Les néo-démocrates réaffirment le droit des femmes à des services d’avortement «sûrs et accessibles, peu importe où elles vivent ou combien elles gagnent». «Il n’est pas suffisant que les élu·es disent qu’ils ne rouvriront pas le débat sur l’avortement, nous avons besoin de leaders qui prennent des mesures pour améliorer l’accès aux services.
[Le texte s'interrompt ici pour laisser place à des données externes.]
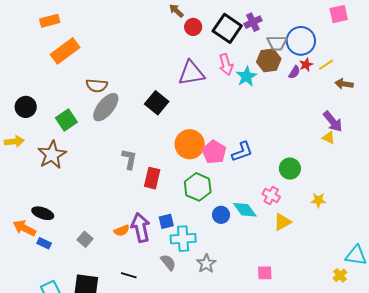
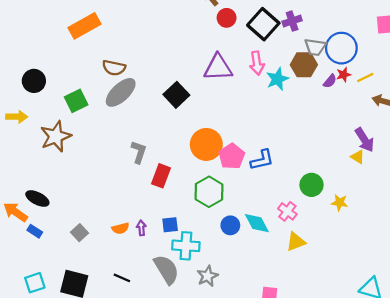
yellow star: (318, 200) -> (340, 203), moved
purple arrow: (141, 228) -> (141, 228), size x0.5
gray semicircle: (168, 262) -> (166, 269), size x1.6

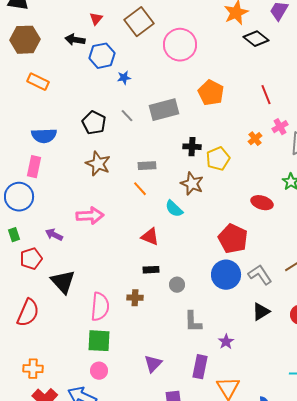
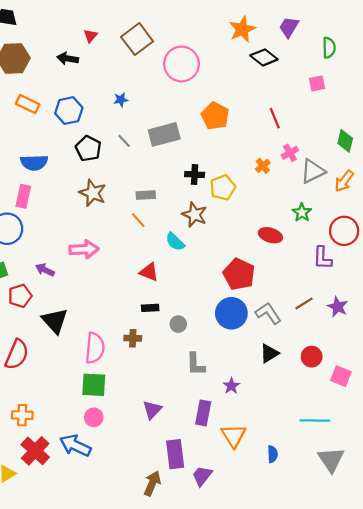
blue hexagon: (102, 56) -> (69, 111), moved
Nous mettrons la Loi canadienne sur la santé en application, pour s’assurer que les provinces rendent l’avortement médical et chirurgical disponible dans toutes les régions du pays, sans obstacle», peut-on lire dans leur programme.

Le programme du Parti vert ne va pas aussi loin, il propose simplement de «s’opposer à toute initiative du gouvernement visant à réduire l’accès à l’avortement légal et sans danger».

Comme d’autres groupes, le Regroupement féministe du Nouveau-Brunswick tente de peser sur le débat en dénonçant une barrière législative et financière et un accès limité aux services.

Dans une lettre ouverte qu’il a cosignée, il encourage les futurs élus à «prendre les mesures nécessaires pour honorer le caractère universel et gratuit des soins de santé médicalement nécessaires, dont font partie les services d’avortement.»

La directrice générale, Julie Gillet, note que plus de la moitié de la population de la province doit voyager au-delà de deux heures pour se rendre dans l’un des trois centres hospitaliers, ce qui représente des coûts associés au déplacement et à la rareté du transport collectif interrégional.

«On aimerait que le gouvernement fédéral soit plus ferme et pose des gestes plus forts pour que la loi canadienne sur la santé soit respectée et que le règlement 84-20, qui empêche le remboursement des avortements effectués à l’extérieur des hôpitaux, soit abrogé», résume-t-elle.

Retenir une portion plus importante des paiements de transfert en santé, accorder du financement directement aux cliniques qui pratiquent des avortements ou mener des actions législatives ou juridiques visant à mettre en application la Loi canadienne sur la santé seraient autant d’options à la disposition du prochain gouvernement fédéral, souligne Julie Gillet.

La militante féministe ne voit toutefois que peu de raisons de faire preuve d’optimisme.

«Les choses ne bougent pas beaucoup», souffle-t-elle.